--- BEGIN Page ---

1

I'm trying to run a simple Debian server, and I'm using iptables to set up the firewall. I'm aware that most TCP connections migrate ports once they are established, so I've included:

-A INPUT -p tcp -m state --state RELATED,ESTABLISHED -j ACCEPT

However after experimenting with:

-A INPUT -j LOG

I've noticed that once these TCP connections migrate, they mysteriously become udp. I tried adding:

-A INPUT -p udp -j ACCEPT

And suddenly I can get responses from curl, docker pull, and apt update. Why does this happen, and is there any way to deal with this other than just leaving all udp ports open? Can udp packets be RELATED or ESTABLISHED?

2 Answers 2

2

If you want to find out what kind of traffic is being blocked, you can use tcpdump to see all the traffic, including what is being blocked.

Without knowing what is being blocked, I think it is likely the DNS traffic is blocked. DNS traffic can either use TCP or UDP. In the future, this will happen even more with HTTP3, that also uses UDP. Curl does not use HTTP3 yet by default, so that would not explain the difference you're seeing however.

3
  • Unfortunately, what was being blocked was a udp response on an arbitrary port. I'm pretty green with iptables, and I didn't realize that traffic to a udp port could be considered RELATED to an established tcp connection. I was using curl google.com as a test, and it seems like a lot of these interweb services will use the tcp connection for metadata, but send the requested data back on an arbitrary udp port (35k in my case). The short version is that -A INPUT -m state --state RELATED,ESTABLISHED -j ACCEPT was the winner of the chicken dinner.
    – FIREBAAT
    Sep 16, 2022 at 13:06
  • @A.B I don't know much about tcpdump. I just set up a rule to log blocked packets and rolled from there. You got a good resource for tcpdump?

--- END Page ---
--- BEGIN Source excerpt ---

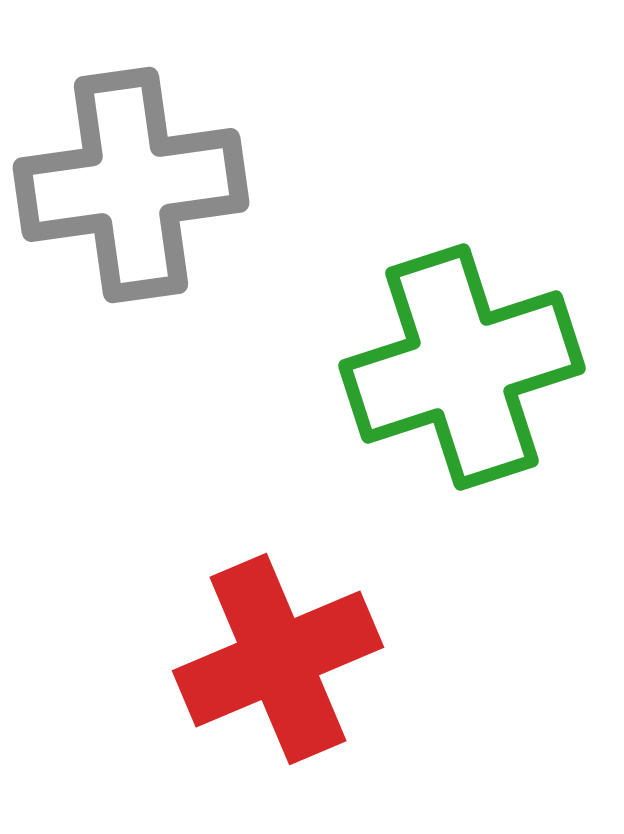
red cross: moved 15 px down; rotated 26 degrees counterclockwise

--- END Source excerpt ---

▶ What to work on
[1] Repeat the passage of the iptables discussion from "Without knowing what" up to and including "the chicken dinner.".
[2] List every complete iptables rule that appears in the iptables discussion.
The data isn't needed here.

▶ Outputs in order
[1]
Without knowing what is being blocked, I think it is likely the DNS traffic is blocked. DNS traffic can either use TCP or UDP. In the future, this will happen even more with HTTP3, that also uses UDP. Curl does not use HTTP3 yet by default, so that would not explain the difference you're seeing however.

3
  • Unfortunately, what was being blocked was a udp response on an arbitrary port. I'm pretty green with iptables, and I didn't realize that traffic to a udp port could be considered RELATED to an established tcp connection. I was using curl google.com as a test, and it seems like a lot of these interweb services will use the tcp connection for metadata, but send the requested data back on an arbitrary udp port (35k in my case). The short version is that -A INPUT -m state --state RELATED,ESTABLISHED -j ACCEPT was the winner of the chicken dinner.

[2]
-A INPUT -p tcp -m state --state RELATED,ESTABLISHED -j ACCEPT
-A INPUT -j LOG
-A INPUT -p udp -j ACCEPT
-A INPUT -m state --state RELATED,ESTABLISHED -j ACCEPT